Парамоша пришел не с пустыми руками. На оборотной стороне плаката, призывавшего подписываться на заем и обнаруженного в чулане Софронихи, сообразил Васенька оплечный портрет полковника. (Кстати сказать, туристы, покинувшие Подлиповку в ночь перед пожаром, "Скорбящую", как и следовало ожидать, прихватили с собой.)
"Соображать" портрет было нелегко. Лицевой, засиженной послевоенными мухами, стороной пришпилил плакат к фанерной филенке, вынутой из дверей бесхозного туалета; кнопки для крепежа выковыривал из половых досок, поддевая шляпки хлебным ножом. Рисунок решил делать строгий, однотонный. Коричневым карандашом.

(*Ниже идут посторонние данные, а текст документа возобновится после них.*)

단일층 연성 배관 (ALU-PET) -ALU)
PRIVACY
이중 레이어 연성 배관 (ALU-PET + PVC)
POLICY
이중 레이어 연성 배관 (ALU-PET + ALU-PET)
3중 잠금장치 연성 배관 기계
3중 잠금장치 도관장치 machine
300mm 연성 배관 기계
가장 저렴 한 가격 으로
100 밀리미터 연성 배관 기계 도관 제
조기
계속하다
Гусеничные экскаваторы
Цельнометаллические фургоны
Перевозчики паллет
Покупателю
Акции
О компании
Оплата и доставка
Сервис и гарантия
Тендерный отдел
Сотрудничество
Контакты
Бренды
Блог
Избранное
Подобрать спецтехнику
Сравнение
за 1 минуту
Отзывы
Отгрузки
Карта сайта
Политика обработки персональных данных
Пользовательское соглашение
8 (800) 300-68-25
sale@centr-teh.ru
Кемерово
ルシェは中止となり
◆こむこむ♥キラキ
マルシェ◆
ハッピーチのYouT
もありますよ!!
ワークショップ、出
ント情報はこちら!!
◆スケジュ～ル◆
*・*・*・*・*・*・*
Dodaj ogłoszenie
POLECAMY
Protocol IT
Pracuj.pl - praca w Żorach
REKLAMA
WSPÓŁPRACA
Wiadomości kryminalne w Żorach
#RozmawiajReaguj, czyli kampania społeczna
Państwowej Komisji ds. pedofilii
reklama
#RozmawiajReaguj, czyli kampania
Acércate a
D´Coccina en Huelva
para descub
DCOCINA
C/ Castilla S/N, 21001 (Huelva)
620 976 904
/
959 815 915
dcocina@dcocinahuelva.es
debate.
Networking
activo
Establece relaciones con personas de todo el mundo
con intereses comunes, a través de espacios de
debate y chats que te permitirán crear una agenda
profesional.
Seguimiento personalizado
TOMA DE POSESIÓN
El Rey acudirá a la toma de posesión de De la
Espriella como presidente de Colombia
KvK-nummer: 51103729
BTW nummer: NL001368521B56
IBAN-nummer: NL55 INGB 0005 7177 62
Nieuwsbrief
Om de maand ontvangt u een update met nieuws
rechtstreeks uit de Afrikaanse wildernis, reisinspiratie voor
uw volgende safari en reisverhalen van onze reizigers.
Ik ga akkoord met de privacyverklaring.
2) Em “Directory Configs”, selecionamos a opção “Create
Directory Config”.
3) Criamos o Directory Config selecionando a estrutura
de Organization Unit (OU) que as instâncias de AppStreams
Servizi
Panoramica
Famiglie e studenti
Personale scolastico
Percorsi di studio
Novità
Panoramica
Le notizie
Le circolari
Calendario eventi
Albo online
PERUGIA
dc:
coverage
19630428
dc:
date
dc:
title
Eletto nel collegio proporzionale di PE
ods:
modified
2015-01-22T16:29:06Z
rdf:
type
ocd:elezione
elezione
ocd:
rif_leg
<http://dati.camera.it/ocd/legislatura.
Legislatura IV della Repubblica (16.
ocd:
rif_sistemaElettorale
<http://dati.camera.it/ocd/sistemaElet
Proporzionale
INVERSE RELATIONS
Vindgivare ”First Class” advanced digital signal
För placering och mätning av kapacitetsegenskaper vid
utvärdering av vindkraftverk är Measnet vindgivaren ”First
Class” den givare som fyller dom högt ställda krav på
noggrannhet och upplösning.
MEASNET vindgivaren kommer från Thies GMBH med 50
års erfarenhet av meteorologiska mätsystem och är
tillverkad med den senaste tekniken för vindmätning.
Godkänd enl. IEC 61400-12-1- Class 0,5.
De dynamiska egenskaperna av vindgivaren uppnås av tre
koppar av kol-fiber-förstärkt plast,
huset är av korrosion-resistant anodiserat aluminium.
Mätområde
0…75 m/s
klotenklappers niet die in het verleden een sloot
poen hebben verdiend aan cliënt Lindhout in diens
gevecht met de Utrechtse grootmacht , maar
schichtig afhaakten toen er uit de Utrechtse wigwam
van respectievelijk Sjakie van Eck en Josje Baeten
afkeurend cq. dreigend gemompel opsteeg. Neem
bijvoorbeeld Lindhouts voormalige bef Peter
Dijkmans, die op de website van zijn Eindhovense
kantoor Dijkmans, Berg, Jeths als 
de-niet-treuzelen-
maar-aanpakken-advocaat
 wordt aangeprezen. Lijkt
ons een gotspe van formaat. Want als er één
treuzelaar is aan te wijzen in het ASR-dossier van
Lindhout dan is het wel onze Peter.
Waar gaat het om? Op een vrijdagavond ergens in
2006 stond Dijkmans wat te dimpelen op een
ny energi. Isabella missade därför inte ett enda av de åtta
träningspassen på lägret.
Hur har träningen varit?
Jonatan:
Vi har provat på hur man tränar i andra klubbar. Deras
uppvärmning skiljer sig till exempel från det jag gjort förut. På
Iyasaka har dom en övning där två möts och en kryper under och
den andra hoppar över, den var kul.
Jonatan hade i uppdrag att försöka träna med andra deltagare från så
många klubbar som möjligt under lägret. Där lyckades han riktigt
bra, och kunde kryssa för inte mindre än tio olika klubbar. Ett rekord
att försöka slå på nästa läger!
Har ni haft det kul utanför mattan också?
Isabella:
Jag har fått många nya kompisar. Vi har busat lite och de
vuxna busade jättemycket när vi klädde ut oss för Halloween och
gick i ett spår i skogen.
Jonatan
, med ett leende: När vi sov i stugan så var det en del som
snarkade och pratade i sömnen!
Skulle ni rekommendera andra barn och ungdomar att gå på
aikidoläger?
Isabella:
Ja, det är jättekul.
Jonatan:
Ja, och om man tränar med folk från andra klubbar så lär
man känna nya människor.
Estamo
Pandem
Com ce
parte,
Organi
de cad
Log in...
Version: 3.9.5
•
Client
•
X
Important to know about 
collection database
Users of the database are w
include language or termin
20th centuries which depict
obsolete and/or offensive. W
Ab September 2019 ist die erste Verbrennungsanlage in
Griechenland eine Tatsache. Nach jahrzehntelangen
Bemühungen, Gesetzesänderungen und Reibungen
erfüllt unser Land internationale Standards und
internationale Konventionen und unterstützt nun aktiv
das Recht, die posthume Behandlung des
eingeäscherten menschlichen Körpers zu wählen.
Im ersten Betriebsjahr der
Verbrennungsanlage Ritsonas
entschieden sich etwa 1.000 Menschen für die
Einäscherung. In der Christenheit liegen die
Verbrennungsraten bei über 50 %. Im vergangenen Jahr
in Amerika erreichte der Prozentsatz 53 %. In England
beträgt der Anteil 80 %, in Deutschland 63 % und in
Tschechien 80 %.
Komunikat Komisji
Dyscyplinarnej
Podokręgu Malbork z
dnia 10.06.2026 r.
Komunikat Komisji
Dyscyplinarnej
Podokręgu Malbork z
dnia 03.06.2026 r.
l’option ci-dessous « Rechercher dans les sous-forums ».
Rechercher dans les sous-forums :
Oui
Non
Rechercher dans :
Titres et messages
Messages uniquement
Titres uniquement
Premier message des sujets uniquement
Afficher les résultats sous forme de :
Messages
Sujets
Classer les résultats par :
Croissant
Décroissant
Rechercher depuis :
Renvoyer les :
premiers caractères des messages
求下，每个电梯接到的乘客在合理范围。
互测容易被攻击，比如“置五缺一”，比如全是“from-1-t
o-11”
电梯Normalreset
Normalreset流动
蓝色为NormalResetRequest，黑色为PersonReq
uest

Парамоша еще на пожаре уловил в лице полковника самое характерное: почти полное отсутствие лба; искристый ежик волос, даже теперь, в шестьдесят шесть, начинавшийся почти от бровей Смурыгина. Конопатая, в мелких вмятинах, словно от удара дробью, кожа лица. Рыжие, похоже, обработанные хной, вздувшиеся, набрякшие над губой усы. Зубы вставные, малозаметные из-за усов и крутых, постоянно подтянутых губ некрупного рта.
Парамоша изобразил Смурыгина в кителе, в полковничьих погонах, при орденах Красного Знамени и Красной Звезды. Перед тем как засесть за работу, три дня наблюдал он Смурыгина где мог: из чердачного оконца ближайшей к хозяйству полковника порожней избы, из-за кустов сирени на Олимпиадином огороде, когда Станислав Иванович медленно, чтобы не облить блестящие сапоги, напомаженные гуталином, проносил в ведрах воды от колодца из-под ракиты Прокофия Сохатого. Наблюдал, смекал, положась в основном на зрительную память и на что-то еще весьма неопределенное, на какую-то энергию, водящую рукой рисовальщика "дистанционно", без видимых глазу проводков, рычажков, тросиков, и родственную той именно энергии, с которой человек человека может водить за нос, не прикасаясь к органу обоняния водимого непосредственно.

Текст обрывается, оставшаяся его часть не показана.